Stored data:
******

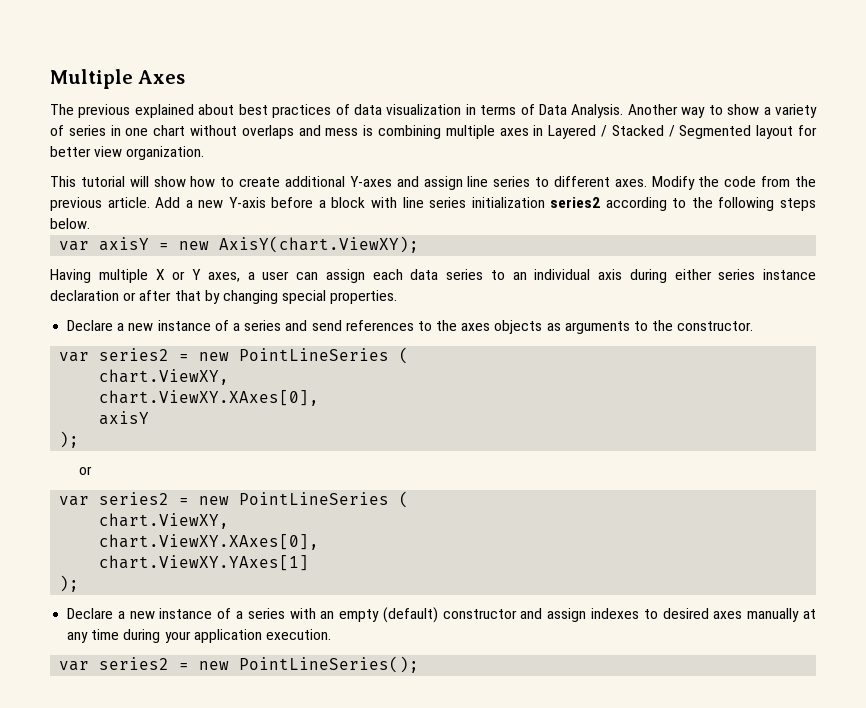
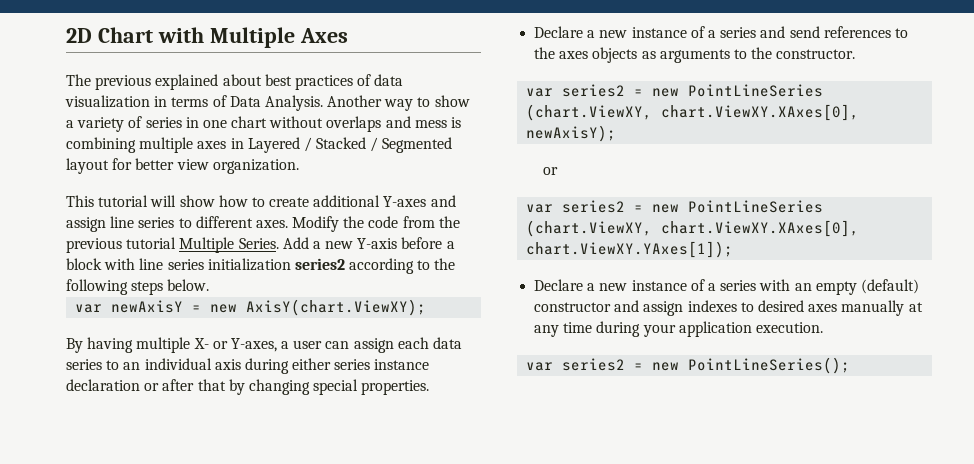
(50, 79) none -> [66,27,204,43] 2D Chart with
[107,197,150,208] article. -> [126,237,279,253] tutorial Multiple Series.
[99,237,150,251] axisY -> [111,300,184,313] newAxisY
[50,269,240,283] Having multiple X or Y axes, -> [66,337,277,353] By having multiple X- or Y-axes,
[399,347,410,364] [99,369,230,385] [99,390,320,406] [99,411,150,425] [59,431,80,448] ( // chart.ViewXY, // chart.ViewXY.XAxes[0], // axisY // ); -> [526,104,860,121] [526,125,617,142] (chart.ViewXY, chart.ViewXY.XAxes[0], newAxisY);
[399,491,410,508] [99,513,230,529] [99,534,320,550] [99,555,310,571] [59,575,80,592] ( // chart.ViewXY, // chart.ViewXY.XAxes[0], // chart.ViewXY.YAxes[1] // ); -> [526,220,860,237] [526,241,734,258] (chart.ViewXY, chart.ViewXY.XAxes[0], chart.ViewXY.YAxes[1]);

******

◆ What the task asks
Word for word, restate all of the data, but do not copy the pictures.

◆ Completed exercise
(50, 79) none -> [66,27,204,43] 2D Chart with
[107,197,150,208] article. -> [126,237,279,253] tutorial Multiple Series.
[99,237,150,251] axisY -> [111,300,184,313] newAxisY
[50,269,240,283] Having multiple X or Y axes, -> [66,337,277,353] By having multiple X- or Y-axes,
[399,347,410,364] [99,369,230,385] [99,390,320,406] [99,411,150,425] [59,431,80,448] ( // chart.ViewXY, // chart.ViewXY.XAxes[0], // axisY // ); -> [526,104,860,121] [526,125,617,142] (chart.ViewXY, chart.ViewXY.XAxes[0], newAxisY);
[399,491,410,508] [99,513,230,529] [99,534,320,550] [99,555,310,571] [59,575,80,592] ( // chart.ViewXY, // chart.ViewXY.XAxes[0], // chart.ViewXY.YAxes[1] // ); -> [526,220,860,237] [526,241,734,258] (chart.ViewXY, chart.ViewXY.XAxes[0], chart.ViewXY.YAxes[1]);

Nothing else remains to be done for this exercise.